Chinese corporate-PE partnerships: Meeting of minds
Collaborative deals between private equity firms and Chinese strategic players reflects the more diverse range of corporates seeking outbound deals - and also a recognition among GPs that they need help growing newly-acquired assets in China
A parallel can be drawn between the increase in joint acquisitions between private equity firms and Chinese corporates on outbound deals and the nature of the corporates seeking investments.
Such partnerships didn’t really exist until a few years ago because state-owned enterprises (SOEs) were the dominant force in cross-border transactions. When Sany Heavy Industry bought Germany-based Putzmeister in 2012 and CITIC Private Equity chipped in for 10%, the deal was something of a novelty. It was said at the time that the GP got involved to help with negotiation and structuring – and it duly exited six months later when Sany acquired the stake.
SOE-PE collaborations remain an anomaly, such as AGIC Capital’s participation in the China National Chemical Corp-led acquisition of KraussMaffei in 2016. In general, the two sides just don’t click because a SOE struggles to comprehend a commercially-oriented GP’s need for exit guarantees and minimum returns.
The rise of the private enterprise in outbound deals can be seen in some of the transactions agreed the same year that AGIC took a stake in KraussMaffei. PAG Asia Capital teamed up with Legend Capital and Apex Technology to buy US-based Lexmark International; Primavera Capital Group and Shanghai Pharmaceuticals acquired New Zealand’s Vitaco Holdings; and an assortment of GPs backed Tencent Holdings and Qihoo 360 Technology as they pursued software deals in Finland and Norway, respectively.

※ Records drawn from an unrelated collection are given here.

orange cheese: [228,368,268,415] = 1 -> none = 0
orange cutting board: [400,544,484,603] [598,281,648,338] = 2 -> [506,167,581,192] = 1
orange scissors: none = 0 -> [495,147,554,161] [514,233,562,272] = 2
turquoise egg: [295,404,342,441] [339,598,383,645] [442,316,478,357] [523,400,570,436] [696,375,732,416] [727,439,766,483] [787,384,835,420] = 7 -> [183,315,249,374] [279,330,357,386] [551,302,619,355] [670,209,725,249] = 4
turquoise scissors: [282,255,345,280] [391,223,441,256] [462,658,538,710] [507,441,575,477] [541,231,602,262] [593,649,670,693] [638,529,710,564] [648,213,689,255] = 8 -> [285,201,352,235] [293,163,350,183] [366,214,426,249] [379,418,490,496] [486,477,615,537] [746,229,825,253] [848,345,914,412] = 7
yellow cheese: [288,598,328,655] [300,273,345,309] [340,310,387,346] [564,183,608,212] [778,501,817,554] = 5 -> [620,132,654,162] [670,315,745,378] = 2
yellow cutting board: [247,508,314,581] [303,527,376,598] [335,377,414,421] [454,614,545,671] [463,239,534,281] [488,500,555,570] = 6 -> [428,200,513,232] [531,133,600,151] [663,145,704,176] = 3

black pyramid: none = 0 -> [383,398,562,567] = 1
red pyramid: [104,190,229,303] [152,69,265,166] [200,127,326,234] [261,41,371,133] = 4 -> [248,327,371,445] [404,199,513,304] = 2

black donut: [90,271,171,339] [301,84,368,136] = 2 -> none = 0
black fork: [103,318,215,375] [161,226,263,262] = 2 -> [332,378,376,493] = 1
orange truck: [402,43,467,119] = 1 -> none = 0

In 2013, Chinese investors announced eight outbound buyouts. This rose to 20 in 2015 and then 23 in each of the next two years. These totals include solo acquisitions by Chinese private equity firms, but in recent years partnerships appear to have become more prevalent – largely because GPs increasingly recognize that they need local support when trying to grow these newly-acquired businesses in China.
Three of CITIC Capital’s last four outbound deals have featured Chinese strategic players. When bidding for Ansell’s sexual health business and Euromoney Institutional Investor’s financial information database division, the GP brought in relevant Chinese players. CDH Investments pursued Australian medical device manufacturer Sirtex Medical with a similar rationale. China Grand Pharmaceutical & Healthcare Holdings was introduced as the PE firm’s co-investor and the prospect of a direct distribution line into China helped convince the board to pull the plug on a deal with a US strategic.
It is doubtful whether any of these Chinese partners could have sourced and closed these transactions on their own. In this sense, it is fair to say that a more diversified set of buyers are now targeting outbound investments and private equity can play a meaningful role in helping less experienced corporates get deals over the line. But these situations are also increasingly a meeting of minds – and in the conception and execution at least, the alignment missing from SOE-PE collaborations is very much evident.